Background and aim:Helicobacter pylori infection and gastric atrophy are both risk factors for gastric cancer. We aimed to elucidate the natural history of gastric cancer development according to H pylori infection and gastric atrophy status.

Subjects and methods: A total of 9293 participants in a mass health appraisal programme were candidates for inclusion in the present prospective cohort study: 6983 subjects revisited the follow up programme. Subjects were classified into four groups according to serological status at initial endoscopy. Group A (n = 3324) had “normal” pepsinogen and were negative for H pylori antibody; group B (n = 2134) had “normal” pepsinogen and were positive for H pylori antibody; group C (n = 1082) had “atrophic” pepsinogen and were positive for H pylori antibody; and group D (n = 443) had “atrophic” pepsinogen and were negative for H pylori antibody. Incidence of gastric cancer was determined by annual endoscopic examination.

Results: Mean duration of follow up was 4.7 years and the average number of endoscopic examinations was 5.1. The annual incidence of gastric cancer was 0.04% (95% confidence interval (CI) 0.02–0.09), 0.06% (0.03–0.13), 0.35% (0.23–0.57), and 0.60% (0.34–1.05) in groups A, B, C, and D, respectively. Hazard ratios compared with group A were 1.1 (95% CI 0.4–3.4), 6.0 (2.4–14.5), and 8.2 (3.2–21.5) in groups B, C, and D, respectively. Age, sex, and “group” significantly served as independent valuables by multivariate analysis.

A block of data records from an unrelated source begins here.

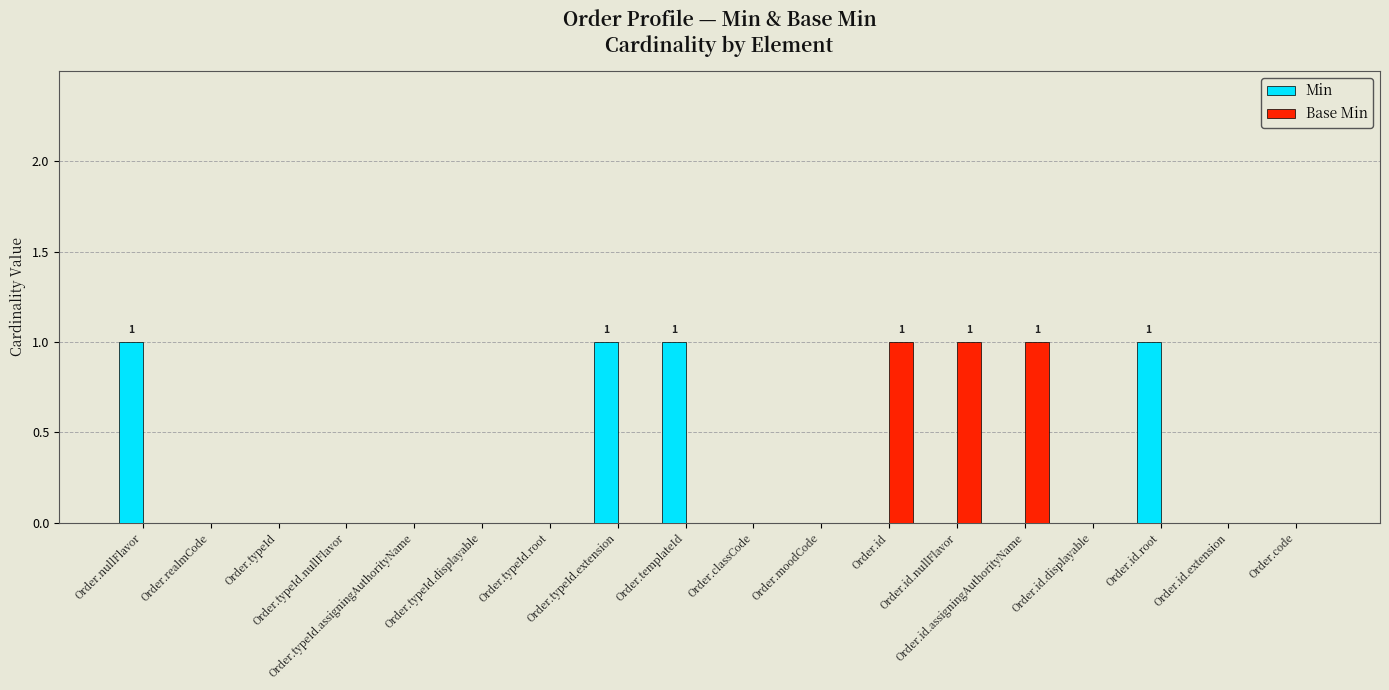

How many distinct data groups are displayed?

2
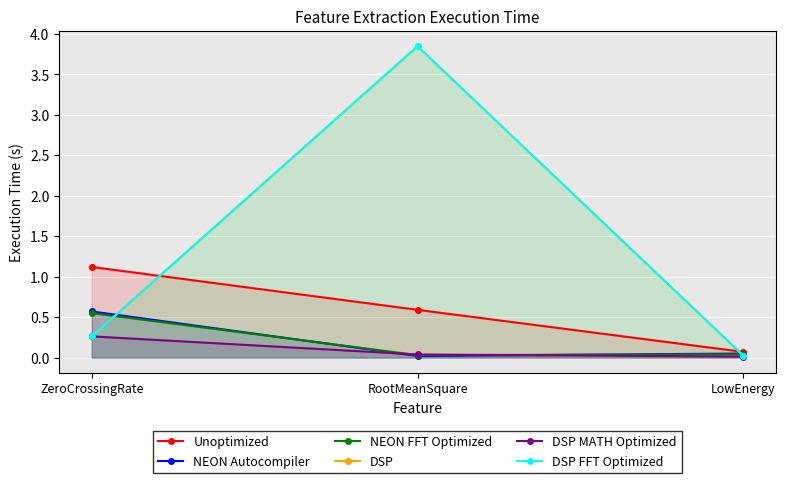

Is the value of DSP FFT Optimized at ZeroCrossingRate greater than the value of DSP at ZeroCrossingRate?

Yes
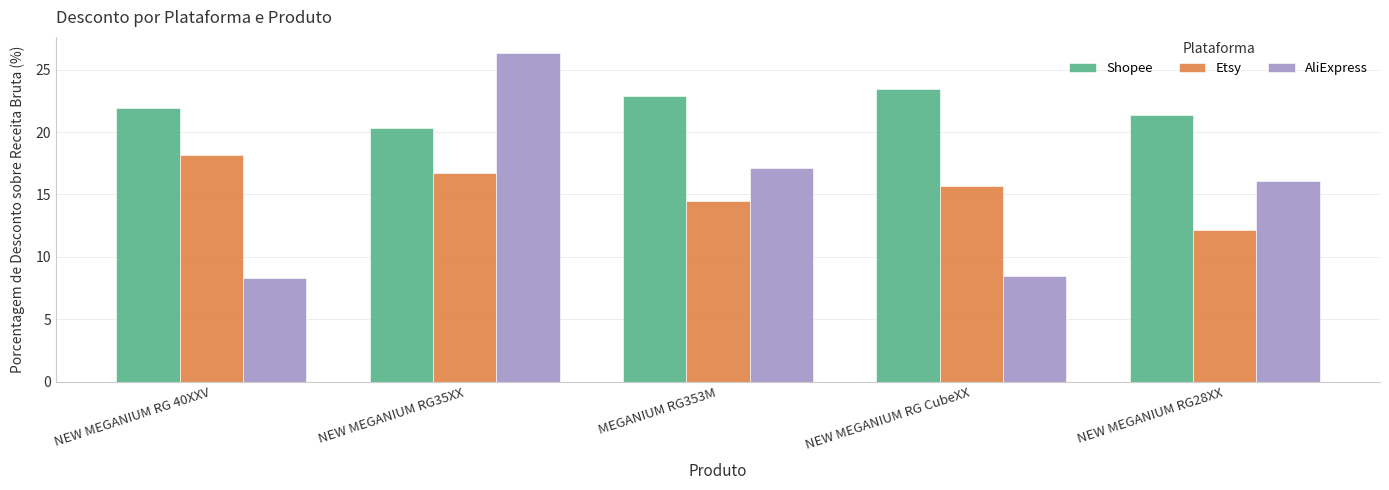

What is the highest value of the Shopee series?

23.4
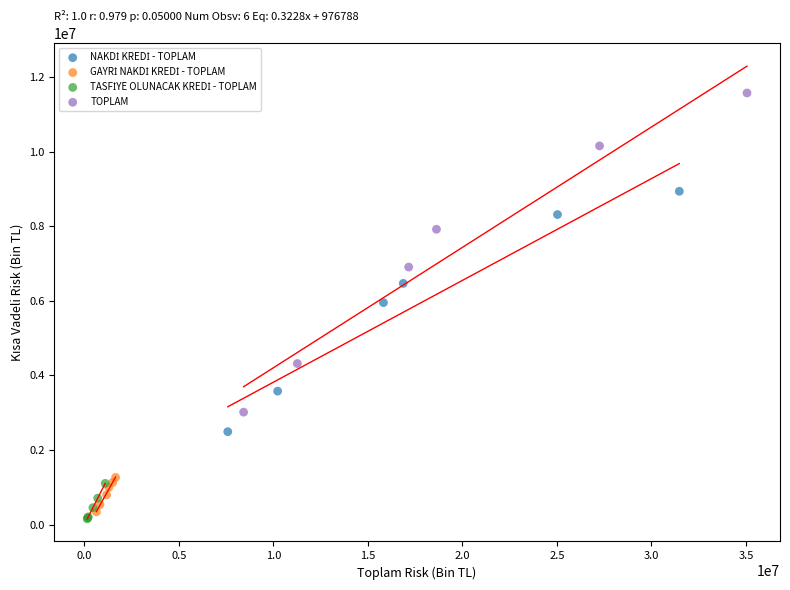

Which series has the largest Y range (max minus min)?

TOPLAM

Conclusions: The combination of serum pepsinogen and anti-H pylori antibody provides a good predictive marker for the development of gastric cancer.

Footnotes

  • Conflict of interest: None declared.

  • Part of this study was presented in the research forum at the Annual meeting of the American Gastroenterology Association, Orlando, Florida, 20 May 2003.